§ **Directions**
Instruction for the data below: set down exactly the lines from the line with "laptop: none [144,321,252,405]" to the line with "fruit: none [494,522,565,621]", inclusive, and no others.

§ **Object presence change data**
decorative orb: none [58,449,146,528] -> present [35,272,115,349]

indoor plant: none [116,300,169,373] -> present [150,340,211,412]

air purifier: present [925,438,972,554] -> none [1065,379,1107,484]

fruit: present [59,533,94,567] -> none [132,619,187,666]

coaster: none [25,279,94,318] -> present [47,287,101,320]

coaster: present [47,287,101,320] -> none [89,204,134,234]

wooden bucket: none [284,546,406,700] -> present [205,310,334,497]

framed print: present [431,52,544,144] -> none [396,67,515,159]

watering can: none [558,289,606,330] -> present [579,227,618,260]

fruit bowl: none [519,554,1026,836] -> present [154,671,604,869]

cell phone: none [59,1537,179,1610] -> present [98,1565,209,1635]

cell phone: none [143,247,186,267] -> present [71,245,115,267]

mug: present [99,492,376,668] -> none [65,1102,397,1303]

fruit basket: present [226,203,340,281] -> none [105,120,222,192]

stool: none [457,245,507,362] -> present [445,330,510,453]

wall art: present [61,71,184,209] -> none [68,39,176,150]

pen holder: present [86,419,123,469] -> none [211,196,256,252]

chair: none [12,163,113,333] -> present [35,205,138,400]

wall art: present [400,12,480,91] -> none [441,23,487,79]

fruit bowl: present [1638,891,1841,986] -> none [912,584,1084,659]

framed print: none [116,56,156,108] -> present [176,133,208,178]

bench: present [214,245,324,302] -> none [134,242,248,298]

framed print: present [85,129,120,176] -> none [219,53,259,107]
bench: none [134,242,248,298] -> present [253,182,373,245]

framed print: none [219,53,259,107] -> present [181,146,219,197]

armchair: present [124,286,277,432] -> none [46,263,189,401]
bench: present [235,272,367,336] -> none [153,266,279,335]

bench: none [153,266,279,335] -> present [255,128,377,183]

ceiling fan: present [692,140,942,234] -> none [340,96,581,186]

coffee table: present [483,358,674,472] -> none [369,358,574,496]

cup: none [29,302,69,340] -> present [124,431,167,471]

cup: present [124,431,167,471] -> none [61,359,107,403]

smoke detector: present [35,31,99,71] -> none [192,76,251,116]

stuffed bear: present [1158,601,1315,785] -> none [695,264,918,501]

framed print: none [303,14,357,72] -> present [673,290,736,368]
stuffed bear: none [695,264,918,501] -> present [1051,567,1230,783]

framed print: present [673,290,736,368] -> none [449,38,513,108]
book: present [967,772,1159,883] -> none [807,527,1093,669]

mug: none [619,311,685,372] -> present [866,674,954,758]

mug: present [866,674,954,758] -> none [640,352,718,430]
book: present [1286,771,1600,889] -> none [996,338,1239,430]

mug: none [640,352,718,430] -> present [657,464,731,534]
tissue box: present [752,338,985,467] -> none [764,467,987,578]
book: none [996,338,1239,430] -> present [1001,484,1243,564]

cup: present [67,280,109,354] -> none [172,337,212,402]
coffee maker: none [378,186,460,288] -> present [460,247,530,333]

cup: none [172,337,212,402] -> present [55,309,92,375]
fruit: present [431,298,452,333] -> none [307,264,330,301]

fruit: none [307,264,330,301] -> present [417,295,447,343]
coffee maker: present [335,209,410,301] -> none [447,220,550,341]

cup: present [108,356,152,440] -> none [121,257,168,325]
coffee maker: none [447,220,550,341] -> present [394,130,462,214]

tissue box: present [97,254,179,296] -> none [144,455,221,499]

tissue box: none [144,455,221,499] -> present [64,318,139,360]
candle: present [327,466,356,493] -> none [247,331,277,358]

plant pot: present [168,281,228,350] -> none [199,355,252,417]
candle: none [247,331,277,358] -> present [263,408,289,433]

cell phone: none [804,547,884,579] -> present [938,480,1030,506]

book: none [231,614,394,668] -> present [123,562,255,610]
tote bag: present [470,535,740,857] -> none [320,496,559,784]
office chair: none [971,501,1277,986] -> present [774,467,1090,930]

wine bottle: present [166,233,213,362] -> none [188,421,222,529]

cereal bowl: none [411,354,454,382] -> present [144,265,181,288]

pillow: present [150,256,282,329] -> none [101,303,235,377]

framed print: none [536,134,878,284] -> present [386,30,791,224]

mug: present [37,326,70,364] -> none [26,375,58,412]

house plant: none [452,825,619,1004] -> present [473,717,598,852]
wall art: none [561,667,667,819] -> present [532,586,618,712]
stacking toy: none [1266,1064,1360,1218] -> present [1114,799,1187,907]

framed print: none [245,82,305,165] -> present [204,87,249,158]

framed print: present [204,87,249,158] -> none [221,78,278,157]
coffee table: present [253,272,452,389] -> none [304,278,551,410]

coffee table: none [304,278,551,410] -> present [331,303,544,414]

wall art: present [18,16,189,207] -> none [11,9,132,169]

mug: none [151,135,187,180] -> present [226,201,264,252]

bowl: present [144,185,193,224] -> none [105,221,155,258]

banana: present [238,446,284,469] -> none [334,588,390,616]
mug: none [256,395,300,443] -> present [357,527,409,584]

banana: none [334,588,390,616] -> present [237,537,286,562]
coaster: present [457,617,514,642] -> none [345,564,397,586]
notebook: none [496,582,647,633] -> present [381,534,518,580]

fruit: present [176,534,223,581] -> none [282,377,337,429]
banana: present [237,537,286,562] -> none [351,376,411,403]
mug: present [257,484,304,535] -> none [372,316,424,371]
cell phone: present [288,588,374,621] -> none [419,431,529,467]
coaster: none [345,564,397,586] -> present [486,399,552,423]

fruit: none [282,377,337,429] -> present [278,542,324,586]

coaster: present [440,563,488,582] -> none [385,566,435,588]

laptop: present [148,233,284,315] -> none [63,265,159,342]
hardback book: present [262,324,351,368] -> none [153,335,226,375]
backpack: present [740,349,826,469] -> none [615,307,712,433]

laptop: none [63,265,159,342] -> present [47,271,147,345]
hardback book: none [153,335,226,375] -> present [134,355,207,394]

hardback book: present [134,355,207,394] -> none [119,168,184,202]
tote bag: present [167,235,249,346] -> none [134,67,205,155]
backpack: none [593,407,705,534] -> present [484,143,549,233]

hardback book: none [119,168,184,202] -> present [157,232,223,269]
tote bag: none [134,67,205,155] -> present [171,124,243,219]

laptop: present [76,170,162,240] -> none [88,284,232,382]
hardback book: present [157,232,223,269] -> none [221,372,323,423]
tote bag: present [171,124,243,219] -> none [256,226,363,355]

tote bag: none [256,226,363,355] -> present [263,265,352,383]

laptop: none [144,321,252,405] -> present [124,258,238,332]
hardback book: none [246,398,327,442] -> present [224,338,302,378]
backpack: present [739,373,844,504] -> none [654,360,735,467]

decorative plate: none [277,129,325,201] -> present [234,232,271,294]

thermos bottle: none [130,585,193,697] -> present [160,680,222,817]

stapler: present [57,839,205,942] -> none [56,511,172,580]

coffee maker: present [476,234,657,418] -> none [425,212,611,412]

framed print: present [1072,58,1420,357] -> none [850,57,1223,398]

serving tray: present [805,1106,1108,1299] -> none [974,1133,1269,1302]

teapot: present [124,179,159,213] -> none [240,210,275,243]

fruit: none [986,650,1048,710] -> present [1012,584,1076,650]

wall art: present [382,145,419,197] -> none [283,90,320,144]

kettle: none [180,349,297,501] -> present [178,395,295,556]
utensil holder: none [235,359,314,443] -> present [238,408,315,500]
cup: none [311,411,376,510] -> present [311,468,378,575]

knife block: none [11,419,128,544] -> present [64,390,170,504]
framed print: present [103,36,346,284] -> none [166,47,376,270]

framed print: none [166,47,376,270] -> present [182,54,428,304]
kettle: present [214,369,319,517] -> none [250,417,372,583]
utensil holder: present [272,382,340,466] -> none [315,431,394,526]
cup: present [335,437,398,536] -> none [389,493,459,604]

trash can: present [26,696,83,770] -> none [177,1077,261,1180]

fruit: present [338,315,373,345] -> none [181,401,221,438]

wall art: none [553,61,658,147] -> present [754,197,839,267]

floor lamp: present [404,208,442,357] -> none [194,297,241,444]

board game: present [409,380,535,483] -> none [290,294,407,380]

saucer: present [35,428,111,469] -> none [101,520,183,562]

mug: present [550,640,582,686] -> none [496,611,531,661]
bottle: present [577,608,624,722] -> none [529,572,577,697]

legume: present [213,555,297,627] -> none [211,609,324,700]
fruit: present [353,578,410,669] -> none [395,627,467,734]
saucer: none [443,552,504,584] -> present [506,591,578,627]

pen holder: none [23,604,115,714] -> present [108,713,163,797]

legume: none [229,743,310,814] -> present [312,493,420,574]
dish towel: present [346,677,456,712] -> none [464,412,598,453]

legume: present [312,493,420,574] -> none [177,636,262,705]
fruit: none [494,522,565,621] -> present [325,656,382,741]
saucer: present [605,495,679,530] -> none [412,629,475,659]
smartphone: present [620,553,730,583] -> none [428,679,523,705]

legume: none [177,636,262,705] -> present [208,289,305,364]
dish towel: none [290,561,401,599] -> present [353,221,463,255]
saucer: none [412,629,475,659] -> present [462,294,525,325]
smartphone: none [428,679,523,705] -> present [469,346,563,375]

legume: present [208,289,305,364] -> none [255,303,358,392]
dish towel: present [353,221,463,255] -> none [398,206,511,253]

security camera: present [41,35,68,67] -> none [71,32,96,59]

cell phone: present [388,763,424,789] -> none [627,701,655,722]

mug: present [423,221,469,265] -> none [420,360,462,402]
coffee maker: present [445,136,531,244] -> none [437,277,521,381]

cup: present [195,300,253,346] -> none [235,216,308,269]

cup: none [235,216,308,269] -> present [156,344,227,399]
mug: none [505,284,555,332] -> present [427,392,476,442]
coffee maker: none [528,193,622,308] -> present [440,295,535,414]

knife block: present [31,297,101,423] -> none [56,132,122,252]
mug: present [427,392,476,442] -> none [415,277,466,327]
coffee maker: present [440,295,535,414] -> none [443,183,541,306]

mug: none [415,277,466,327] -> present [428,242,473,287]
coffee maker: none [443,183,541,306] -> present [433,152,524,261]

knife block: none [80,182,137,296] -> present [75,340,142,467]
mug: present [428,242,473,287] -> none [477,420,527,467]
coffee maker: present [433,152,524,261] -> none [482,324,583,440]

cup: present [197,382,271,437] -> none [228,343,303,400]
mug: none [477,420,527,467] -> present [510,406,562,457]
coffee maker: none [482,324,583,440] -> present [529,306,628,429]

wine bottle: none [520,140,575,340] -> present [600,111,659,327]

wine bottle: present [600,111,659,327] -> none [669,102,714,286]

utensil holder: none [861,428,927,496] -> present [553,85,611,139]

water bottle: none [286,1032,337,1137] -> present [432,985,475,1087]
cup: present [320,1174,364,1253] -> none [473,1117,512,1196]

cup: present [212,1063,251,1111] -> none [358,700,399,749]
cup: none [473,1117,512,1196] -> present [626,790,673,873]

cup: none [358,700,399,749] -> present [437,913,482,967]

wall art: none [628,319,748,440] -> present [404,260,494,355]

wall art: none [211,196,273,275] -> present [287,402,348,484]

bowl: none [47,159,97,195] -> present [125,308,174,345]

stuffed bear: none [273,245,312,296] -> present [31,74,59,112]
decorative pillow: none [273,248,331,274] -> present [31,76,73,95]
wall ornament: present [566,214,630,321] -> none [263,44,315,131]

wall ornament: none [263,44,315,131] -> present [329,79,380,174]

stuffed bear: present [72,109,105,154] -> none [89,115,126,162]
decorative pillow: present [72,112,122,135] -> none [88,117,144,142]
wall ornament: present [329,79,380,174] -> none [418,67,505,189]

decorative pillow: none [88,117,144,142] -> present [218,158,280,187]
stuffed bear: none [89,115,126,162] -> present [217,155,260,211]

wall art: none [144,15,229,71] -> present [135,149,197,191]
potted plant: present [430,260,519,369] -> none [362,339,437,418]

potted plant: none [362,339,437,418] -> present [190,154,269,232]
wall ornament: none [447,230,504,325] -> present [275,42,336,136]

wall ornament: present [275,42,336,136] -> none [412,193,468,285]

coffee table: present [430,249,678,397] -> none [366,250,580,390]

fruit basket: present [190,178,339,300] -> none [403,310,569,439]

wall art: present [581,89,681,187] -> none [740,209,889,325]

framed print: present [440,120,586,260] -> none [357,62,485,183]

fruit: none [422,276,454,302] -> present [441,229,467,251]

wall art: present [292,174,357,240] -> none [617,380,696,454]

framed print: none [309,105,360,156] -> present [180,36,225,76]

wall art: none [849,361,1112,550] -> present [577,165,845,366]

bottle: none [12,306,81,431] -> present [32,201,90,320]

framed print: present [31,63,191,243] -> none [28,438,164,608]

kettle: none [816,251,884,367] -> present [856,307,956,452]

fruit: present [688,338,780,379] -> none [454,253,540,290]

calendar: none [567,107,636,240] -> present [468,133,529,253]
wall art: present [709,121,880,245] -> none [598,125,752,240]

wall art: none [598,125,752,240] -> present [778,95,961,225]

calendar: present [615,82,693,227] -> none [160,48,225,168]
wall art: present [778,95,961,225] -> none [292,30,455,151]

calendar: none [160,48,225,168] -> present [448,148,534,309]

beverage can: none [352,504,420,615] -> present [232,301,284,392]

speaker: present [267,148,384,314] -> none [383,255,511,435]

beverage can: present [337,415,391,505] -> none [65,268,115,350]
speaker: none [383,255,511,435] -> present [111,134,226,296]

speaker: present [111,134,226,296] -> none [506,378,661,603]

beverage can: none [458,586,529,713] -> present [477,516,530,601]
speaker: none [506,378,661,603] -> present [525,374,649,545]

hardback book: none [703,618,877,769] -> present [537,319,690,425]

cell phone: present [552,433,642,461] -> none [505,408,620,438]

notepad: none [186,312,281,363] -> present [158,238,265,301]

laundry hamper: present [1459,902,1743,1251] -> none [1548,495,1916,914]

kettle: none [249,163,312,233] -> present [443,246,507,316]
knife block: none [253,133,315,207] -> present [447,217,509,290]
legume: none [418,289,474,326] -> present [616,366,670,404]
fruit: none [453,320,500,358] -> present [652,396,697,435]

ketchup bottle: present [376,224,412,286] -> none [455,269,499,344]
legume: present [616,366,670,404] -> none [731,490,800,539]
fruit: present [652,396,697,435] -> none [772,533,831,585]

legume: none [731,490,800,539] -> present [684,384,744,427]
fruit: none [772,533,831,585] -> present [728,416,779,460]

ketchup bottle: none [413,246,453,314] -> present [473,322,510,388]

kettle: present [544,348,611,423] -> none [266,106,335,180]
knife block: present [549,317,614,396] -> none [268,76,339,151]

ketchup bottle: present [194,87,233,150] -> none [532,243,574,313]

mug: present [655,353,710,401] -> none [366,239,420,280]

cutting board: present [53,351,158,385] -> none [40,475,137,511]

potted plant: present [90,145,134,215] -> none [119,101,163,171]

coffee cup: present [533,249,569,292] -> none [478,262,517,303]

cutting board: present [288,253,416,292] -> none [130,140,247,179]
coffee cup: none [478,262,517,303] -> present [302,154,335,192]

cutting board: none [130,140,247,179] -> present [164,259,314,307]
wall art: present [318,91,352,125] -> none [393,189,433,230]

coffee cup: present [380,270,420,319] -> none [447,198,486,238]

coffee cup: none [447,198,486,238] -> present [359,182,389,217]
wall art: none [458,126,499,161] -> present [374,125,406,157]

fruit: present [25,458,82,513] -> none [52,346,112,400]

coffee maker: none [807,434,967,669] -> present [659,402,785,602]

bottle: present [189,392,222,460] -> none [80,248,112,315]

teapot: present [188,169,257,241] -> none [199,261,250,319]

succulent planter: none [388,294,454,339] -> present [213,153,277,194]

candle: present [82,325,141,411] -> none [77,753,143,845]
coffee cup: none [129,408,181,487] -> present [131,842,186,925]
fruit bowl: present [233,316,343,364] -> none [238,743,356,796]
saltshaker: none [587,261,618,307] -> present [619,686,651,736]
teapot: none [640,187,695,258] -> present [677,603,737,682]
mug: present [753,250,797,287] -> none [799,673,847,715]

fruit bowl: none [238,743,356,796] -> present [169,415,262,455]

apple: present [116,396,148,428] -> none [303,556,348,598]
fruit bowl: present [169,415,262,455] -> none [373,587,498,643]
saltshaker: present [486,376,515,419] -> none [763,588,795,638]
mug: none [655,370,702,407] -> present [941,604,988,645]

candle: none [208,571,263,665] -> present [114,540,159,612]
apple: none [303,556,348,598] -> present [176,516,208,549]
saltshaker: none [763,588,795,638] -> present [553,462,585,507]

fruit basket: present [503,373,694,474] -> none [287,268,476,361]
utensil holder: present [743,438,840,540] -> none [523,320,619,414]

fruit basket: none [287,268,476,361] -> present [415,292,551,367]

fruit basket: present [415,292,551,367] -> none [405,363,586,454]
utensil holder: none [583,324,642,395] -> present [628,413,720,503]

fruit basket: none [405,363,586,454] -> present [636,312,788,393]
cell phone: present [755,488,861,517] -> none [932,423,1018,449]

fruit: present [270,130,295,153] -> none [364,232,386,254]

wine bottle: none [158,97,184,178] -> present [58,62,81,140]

§ **Written answer**
laptop: none [144,321,252,405] -> present [124,258,238,332]
hardback book: none [246,398,327,442] -> present [224,338,302,378]
backpack: present [739,373,844,504] -> none [654,360,735,467]

decorative plate: none [277,129,325,201] -> present [234,232,271,294]

thermos bottle: none [130,585,193,697] -> present [160,680,222,817]

stapler: present [57,839,205,942] -> none [56,511,172,580]

coffee maker: present [476,234,657,418] -> none [425,212,611,412]

framed print: present [1072,58,1420,357] -> none [850,57,1223,398]

serving tray: present [805,1106,1108,1299] -> none [974,1133,1269,1302]

teapot: present [124,179,159,213] -> none [240,210,275,243]

fruit: none [986,650,1048,710] -> present [1012,584,1076,650]

wall art: present [382,145,419,197] -> none [283,90,320,144]

kettle: none [180,349,297,501] -> present [178,395,295,556]
utensil holder: none [235,359,314,443] -> present [238,408,315,500]
cup: none [311,411,376,510] -> present [311,468,378,575]

knife block: none [11,419,128,544] -> present [64,390,170,504]
framed print: present [103,36,346,284] -> none [166,47,376,270]

framed print: none [166,47,376,270] -> present [182,54,428,304]
kettle: present [214,369,319,517] -> none [250,417,372,583]
utensil holder: present [272,382,340,466] -> none [315,431,394,526]
cup: present [335,437,398,536] -> none [389,493,459,604]

trash can: present [26,696,83,770] -> none [177,1077,261,1180]

fruit: present [338,315,373,345] -> none [181,401,221,438]

wall art: none [553,61,658,147] -> present [754,197,839,267]

floor lamp: present [404,208,442,357] -> none [194,297,241,444]

board game: present [409,380,535,483] -> none [290,294,407,380]

saucer: present [35,428,111,469] -> none [101,520,183,562]

mug: present [550,640,582,686] -> none [496,611,531,661]
bottle: present [577,608,624,722] -> none [529,572,577,697]

legume: present [213,555,297,627] -> none [211,609,324,700]
fruit: present [353,578,410,669] -> none [395,627,467,734]
saucer: none [443,552,504,584] -> present [506,591,578,627]

pen holder: none [23,604,115,714] -> present [108,713,163,797]

legume: none [229,743,310,814] -> present [312,493,420,574]
dish towel: present [346,677,456,712] -> none [464,412,598,453]

legume: present [312,493,420,574] -> none [177,636,262,705]
fruit: none [494,522,565,621] -> present [325,656,382,741]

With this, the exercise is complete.